Ein Mediencoup war es schon - obgleich nicht die ganze Stadt, aber immerhin die Presse rätselte, was am Dienstagabend in Berlin passieren würde. Trotzdem hinterlassen die spektakulär klingenden Aktionen des Künstlerkollektivs ZPS doch immer einen schalen Nachgeschmack. So auch bei der Aktion 2015 "Die Toten kommen". Damals hatte das ZPS angeblich exhumierte Leichname von Flüchtlingen aus Italien auf einem Berliner Friedhof beerdigt.

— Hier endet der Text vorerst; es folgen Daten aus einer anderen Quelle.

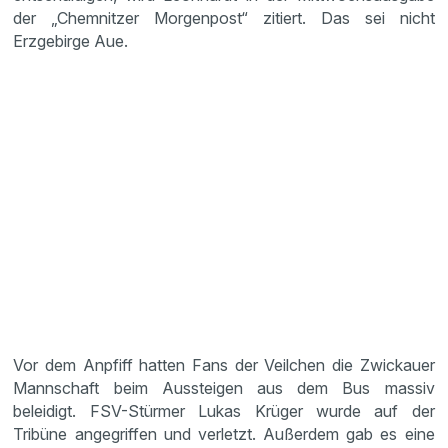
der „Chemnitzer Morgenpost“ zitiert. Das sei nicht
Erzgebirge Aue.
Vor dem Anpfiff hatten Fans der Veilchen die Zwickauer
Mannschaft beim Aussteigen aus dem Bus massiv
beleidigt. FSV-Stürmer Lukas Krüger wurde auf der
Tribüne angegriffen und verletzt. Außerdem gab es eine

Wer das makaber fand und nach der Würde der Toten fragte, musste sich natürlich auch fragen, was mit der Würde der Lebenden ist, die im Mittelmeer ertrinken. Es sterben ja andauernd Menschen auf der Flucht und keiner verhindert es.

Bei den Aktionen des Zentrums für politische Schönheit handelt es sich eben um eine radikale Form des Theaters, die das zynische Spiel der Politik an Zynismus noch überbieten will.

Das ZPS reduziert durch seine Aktionen aber die gesamte Flüchtlingsthematik auf ein tödliches Schockereignis und erklärt jeden Flüchtling, der die EU noch nicht erreicht hat, zum Todesopfer. Das macht eine differenzierte Betrachtung von Einzelschicksalen unmöglich. Es wird einseitig das Bild von verzweifelten, dem Tod geweihten Menschen gezeichnet, dadurch erscheinen die Geflüchteten aber so weit von uns und unseren Erfahrungen entfernt, dass wir sie gar nicht als selbstbestimmte Individuen wahrnehmen - und uns nicht in ihre Lage versetzen können. Das erzeugt eine absolute Fremdheit, und die ist der Empathie und dem menschlichen Handeln nun mal abträglich.